Recycling Revisited operates out of Hamilton-Burlington area and is involved in various community environmental projects including tree-planting, public recycling initiatives, and environmental activism. They also mentor youth interested in the environment through committees that focus on their individual passions.

== History ==

CCPC was founded in 1970 by Roberta McGregor (then Golightly), a resident of Burlington. In Canada, public awareness of recycling in 1970 was low, and McGregor saw few opportunities to address environmental problems in her community. After learning that local companies would take cans, glass and paper to recycle; she and Mary Jane Boelhouwer, another Burlington resident, engaged their women's conversation group in running a two-week experimental project with a few hundred households, to assess residents' interest in recycling. After the two-week experiment, citizens began dropping off recyclables at the Golightly driveway and signing on to volunteer as other private garages came into use as depots. CCPC grew to a network of 21 neighbourhood depots throughout the city, cleared twice weekly by volunteers. With this expansion, and involvement with related environmental issues, CCPC membership rapidly grew to 1,000.

The City of Burlington donated a recycling centre for CCPC's recycling program in 1971. Later, a larger building replaced the original recycling centre and remained in use until 1983.

CCPC collaborated with the Government of Ontario and the City of Burlington in a pilot project to test public participation in a curbside pickup program from August 1971 to February 1972, with more than one thousand households. Materials collected were tin, glass, aluminum, cardboard and newspaper. The CCPC program proceeded as usual in the rest of the city during the months of the Pilot Study. A final report on the study was published by the Ontario Government under the title "Burlington Waste Reclamation Pilot Study".

From its inception, CCPC promoted the importance of government being responsible for recycling. There was no model for municipal recycling programs for Burlington to follow, but in 1977, Mayor Mary Munro established a Mayor's Task Force to consider the practicalities of running this type of program in the City of Burlington. Two CCPC Coordinators were part of the Task Force as Subcommittee Chairs. The results were formally reported to the City of Burlington.

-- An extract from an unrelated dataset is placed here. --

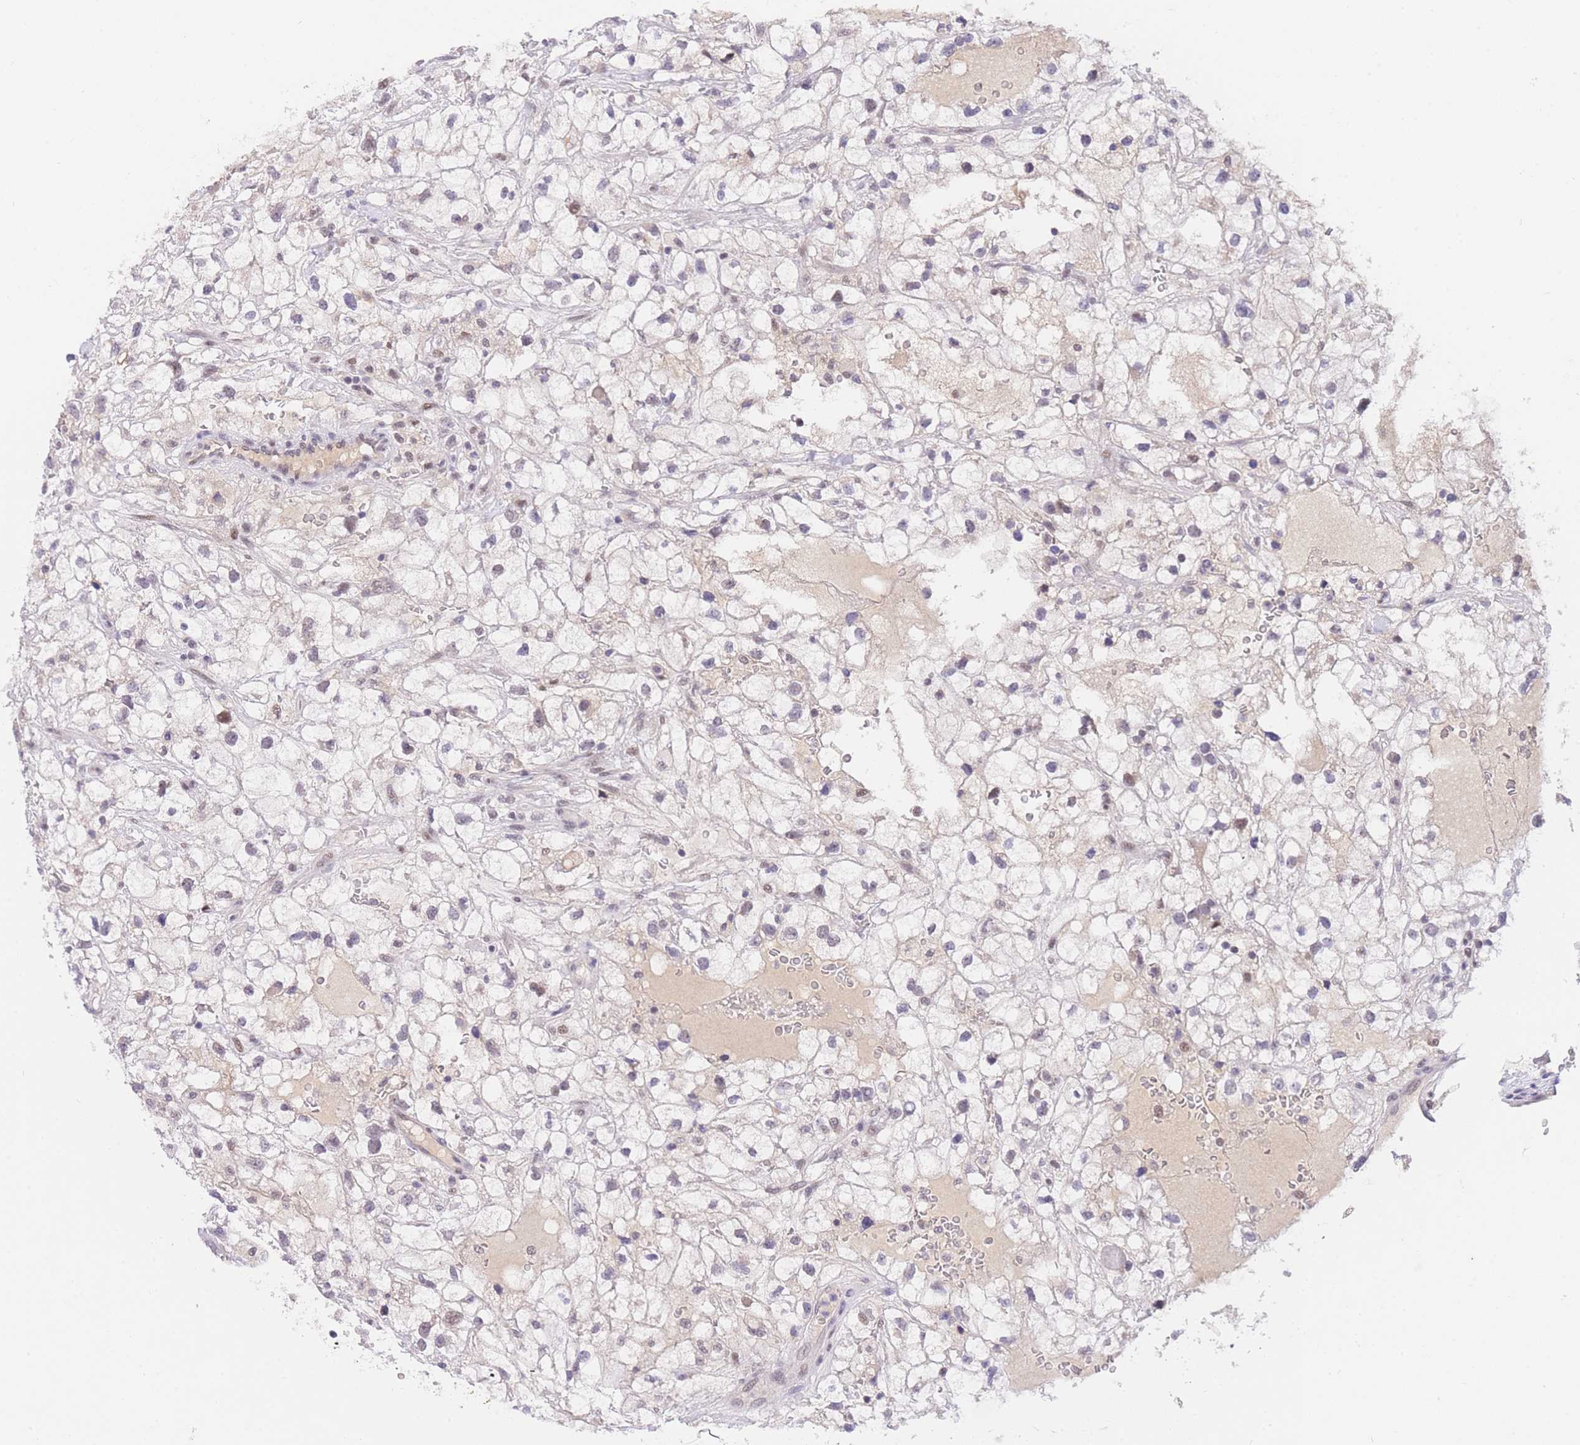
{"staining": {"intensity": "negative", "quantity": "none", "location": "none"}, "tissue": "renal cancer", "cell_type": "Tumor cells", "image_type": "cancer", "snomed": [{"axis": "morphology", "description": "Adenocarcinoma, NOS"}, {"axis": "topography", "description": "Kidney"}], "caption": "High magnification brightfield microscopy of renal adenocarcinoma stained with DAB (brown) and counterstained with hematoxylin (blue): tumor cells show no significant positivity. (IHC, brightfield microscopy, high magnification).", "gene": "SLC35F2", "patient": {"sex": "male", "age": 59}}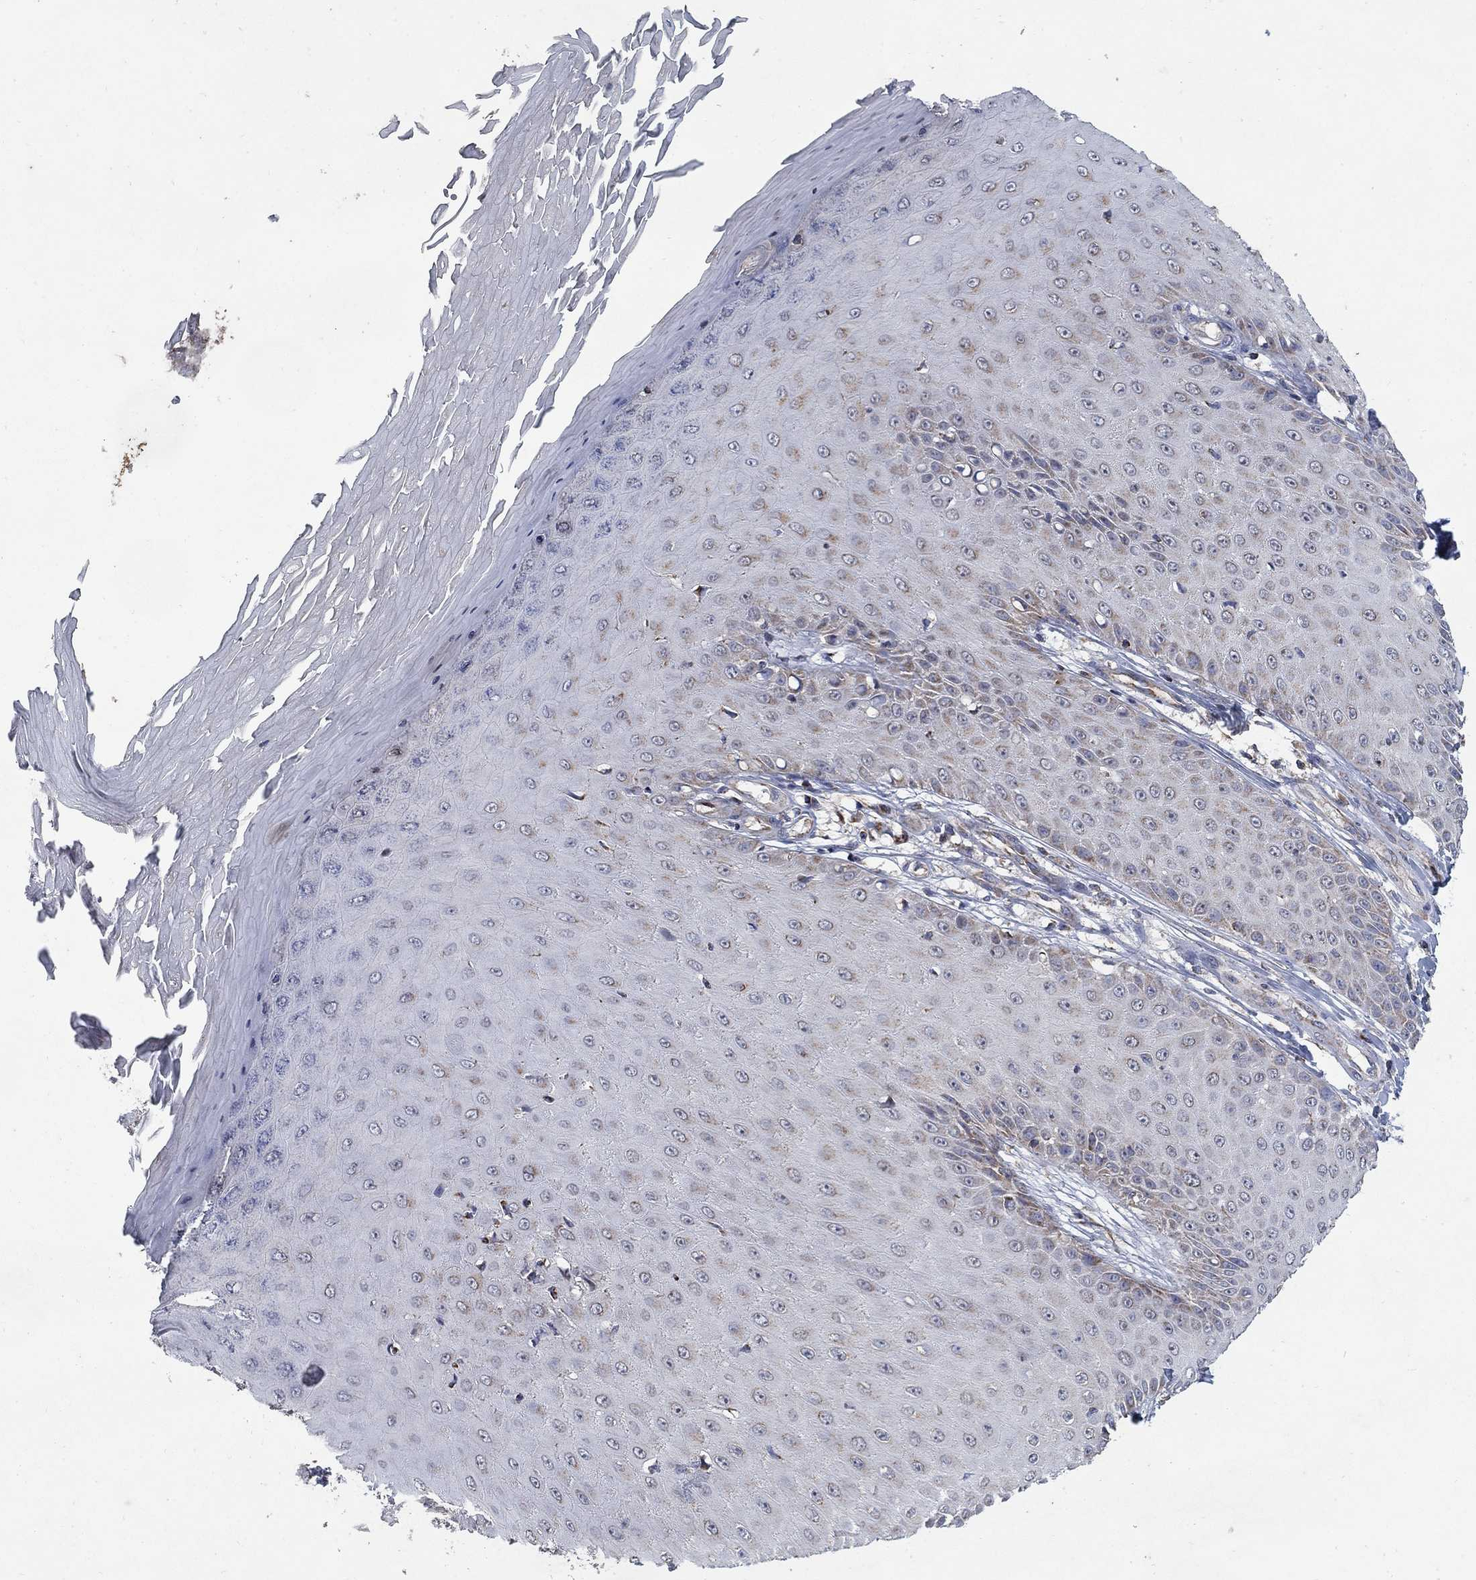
{"staining": {"intensity": "weak", "quantity": "<25%", "location": "cytoplasmic/membranous"}, "tissue": "skin cancer", "cell_type": "Tumor cells", "image_type": "cancer", "snomed": [{"axis": "morphology", "description": "Inflammation, NOS"}, {"axis": "morphology", "description": "Squamous cell carcinoma, NOS"}, {"axis": "topography", "description": "Skin"}], "caption": "Immunohistochemistry (IHC) of squamous cell carcinoma (skin) shows no expression in tumor cells. The staining was performed using DAB to visualize the protein expression in brown, while the nuclei were stained in blue with hematoxylin (Magnification: 20x).", "gene": "GPSM1", "patient": {"sex": "male", "age": 70}}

In 1981, the City of Burlington hired a contractor, becoming the first city in Ontario to run an ongoing curbside recycling program. CCPC disbanded in 1983, having met their primary goal of handing over recycling to the city government.

== Media attention ==

CCPC was featured in Chatelaine magazine, Reader's Digest, and the CBC. According to the City of Burlington, CCPC's recycling centre was the first in Canada.